Russia-Ukraine war at a glance: what we know on day 417 of the invasion

A rescuer searches for survivors in a partially destroyed residential building in Sloviansk, eastern Ukraine, after Russian shelling that killed 11 people
A rescuer searches for survivors in a partially destroyed residential building in Sloviansk, eastern Ukraine, after Russian shelling that killed 11 people. Photograph: Anatolii Stepanov/AFP/Getty Images
  • The death toll from a Russian missile strike on the eastern Ukraine city of Sloviansk has risen to 11. A block of flats was badly damaged and rescue crews were continuing on Saturday to try to rescue people trapped underneath rubble.

  • Russian shelling in Kherson killed two women on Saturday, the Ukrainian president’s office said.

  • The Wagner mercenary group has captured two more areas of Bakhmut, Russia’s defence ministry said. Ukraine’s military said pro-Kyiv forces were still holding on amid “bloody and fierce battles”. The claims have not been independently verified.

  • A Russian official has claimed four people were killed and 10 injured in Ukrainian shelling of a town in Russian-controlled Donetsk. Denis Pushilin said a seven-year-old girl was among those wounded in Yasynuvata.

  • Russia has been using drones to attack Ukrainian police in Kherson, according to the region’s police force. It said a police car was attacked in the Korabel area, injuring two officers and damaging the car, while in Beryslav one officer was injured and cars damaged.

  • A new international economic support package of $115bn is giving Ukraine more confidence it can prevail against Russian forces amid growing recognition the war could continue for longer than expected, the Ukrainian finance minister said on Saturday. Serhiy Marchenko said Group of Seven (G7) finance ministers assured him during International Monetary Fund and World Bank meetings in Washington this week that they would support Ukraine for as long as needed.

  • Volodymyr Zelenskiy spoke to the French president, Emmanuel Macron, on Saturday. In two tweets, the Ukrainian president said they had discussed Macron’s recent visit to China to meet President Xi Jinping.

  • Poland and Hungary have banned imports of grain and other food from Ukraine to protect local farmers, officials from both countries said on Saturday. Ukraine’s grain exports have been transiting through the European Union to other countries since Ukraine’s Black Sea routes were blocked by Russia’s invasion, leading to prices being driven down.

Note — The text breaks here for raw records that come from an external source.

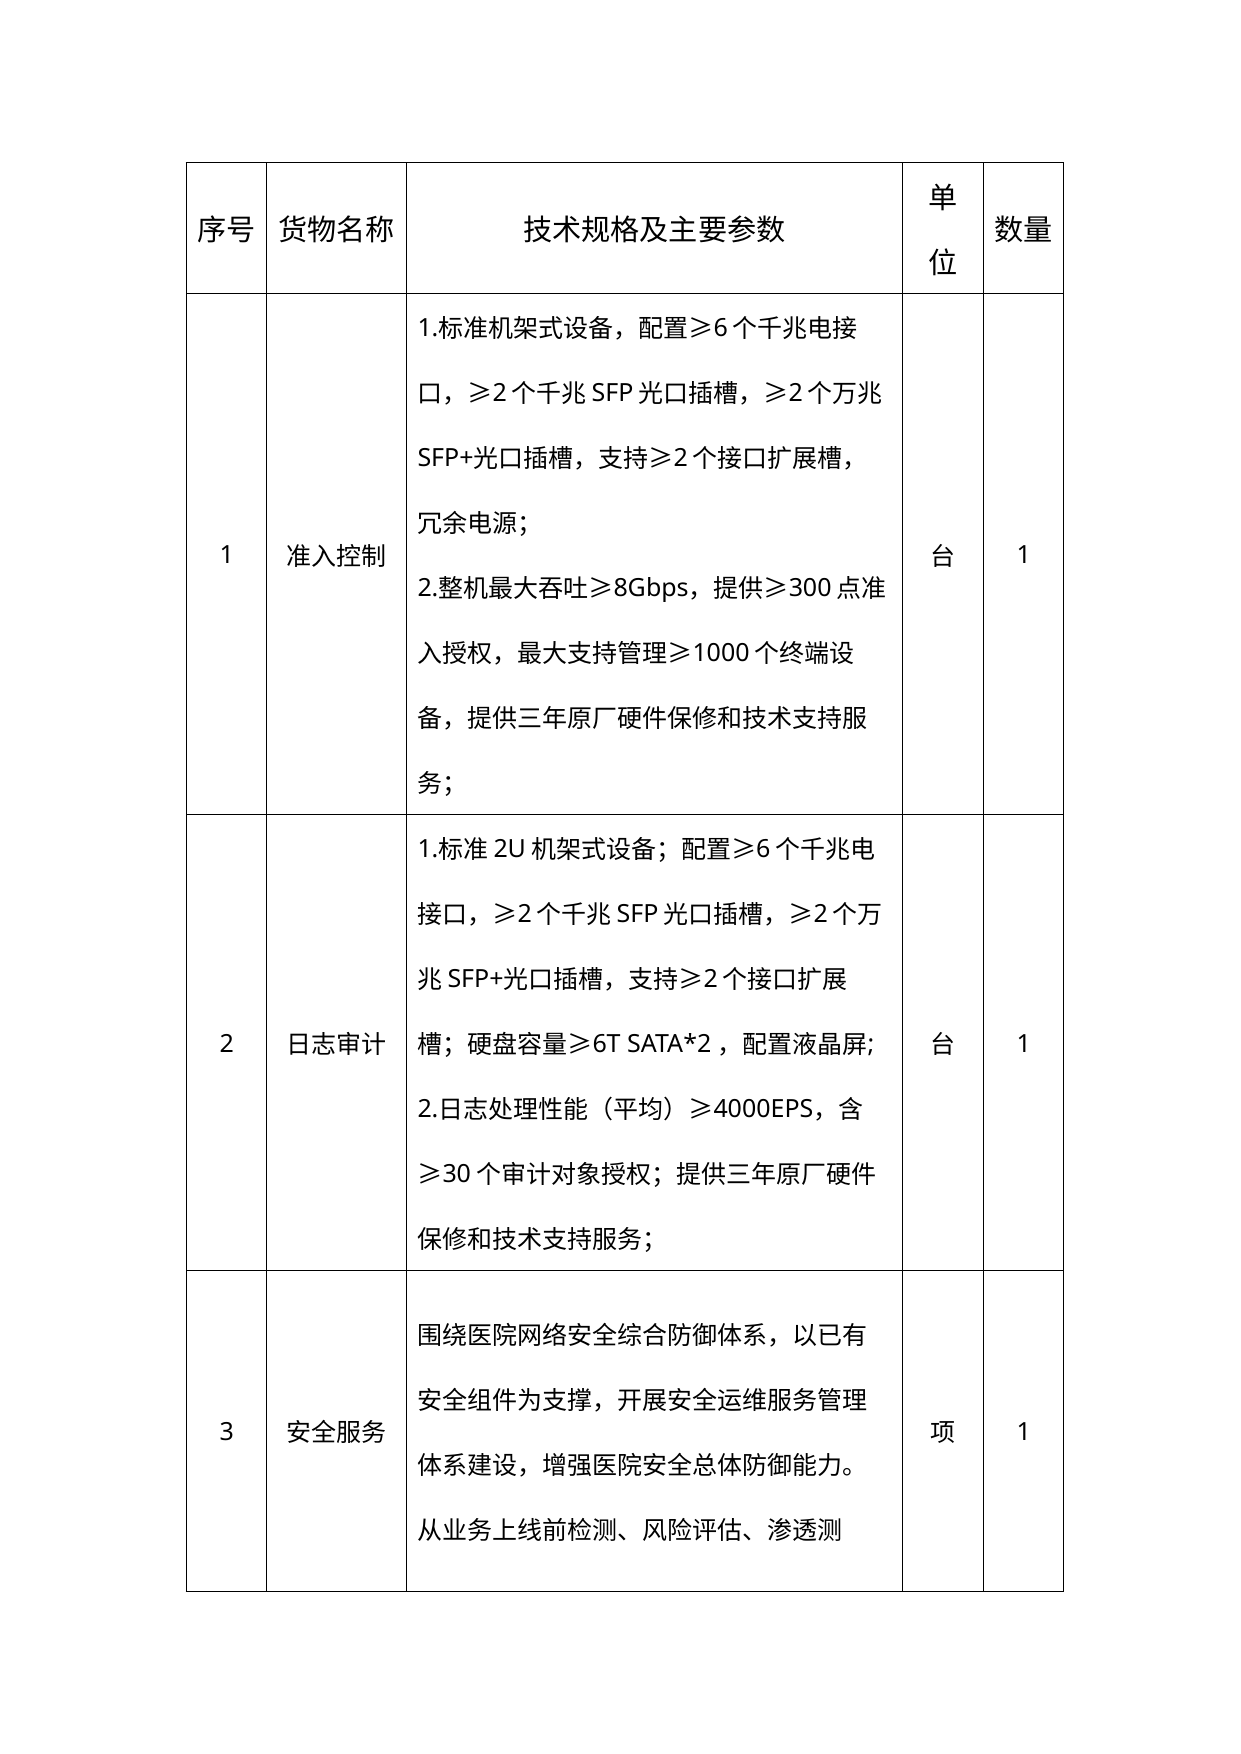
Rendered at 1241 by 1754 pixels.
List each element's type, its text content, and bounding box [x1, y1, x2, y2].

table_header 单位 [903, 163, 983, 293]
table_cell 日志审计 [267, 815, 406, 1270]
table_cell 台 [903, 294, 983, 814]
table_cell 1 [984, 815, 1063, 1270]
table_cell 1.标准机架式设备，配置≥6个千兆电接口，≥2个千兆SFP光口插槽，≥2个万兆SFP+光口插槽，支持≥2个接口扩展槽，冗余电源； 2.整机最大吞吐≥8Gbps，提供≥300点准入授权，最大支持管理≥1000个终端设备，提供三年原厂硬件保修和技术支持服务； [407, 294, 902, 814]
table_header 货物名称 [267, 163, 406, 293]
table_cell 1 [984, 294, 1063, 814]
table_cell 台 [903, 815, 983, 1270]
table_header 序号 [187, 163, 266, 293]
table_header 数量 [984, 163, 1063, 293]
table_cell 准入控制 [267, 294, 406, 814]
table_cell 1 [984, 1271, 1063, 1591]
table_header 技术规格及主要参数 [407, 163, 902, 293]
table_cell 3 [187, 1271, 266, 1591]
table_cell 2 [187, 815, 266, 1270]
table_cell 1 [187, 294, 266, 814]
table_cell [407, 1271, 902, 1591]
table_cell 1.标准2U机架式设备；配置≥6个千兆电接口，≥2个千兆SFP光口插槽，≥2个万兆SFP+光口插槽，支持≥2个接口扩展槽；硬盘容量≥6T SATA*2 ，配置液晶屏; 2.日志处理性能（平均）≥4000EPS，含≥30个审计对象授权；提供三年原厂硬件保修和技术支持服务； [407, 815, 902, 1270]
table_cell 项 [903, 1271, 983, 1591]
table_cell 安全服务 [267, 1271, 406, 1591]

  • A new Russian law has removed an obstacle that has allowed some men to dodge the draft and suggests Moscow anticipates a lengthy conflict in Ukraine, the UK Ministry of Defence says. Vladimir Putin was reported to have signed a bill on Friday to create a digital draft system, making it easier to mobilise Russians into the army and stirring fresh fears in the country.

  • The Brazilian president, Luiz Inácio Lula da Silva, has said the US should stop “encouraging war” in Ukraine “and start talking about peace”. In that way, the international community would be able to “convince” the Russian and Ukrainian presidents that “peace is in the interest of the whole world”, Lula told reporters in Beijing at the end of a visit where he met president Xi Jinping.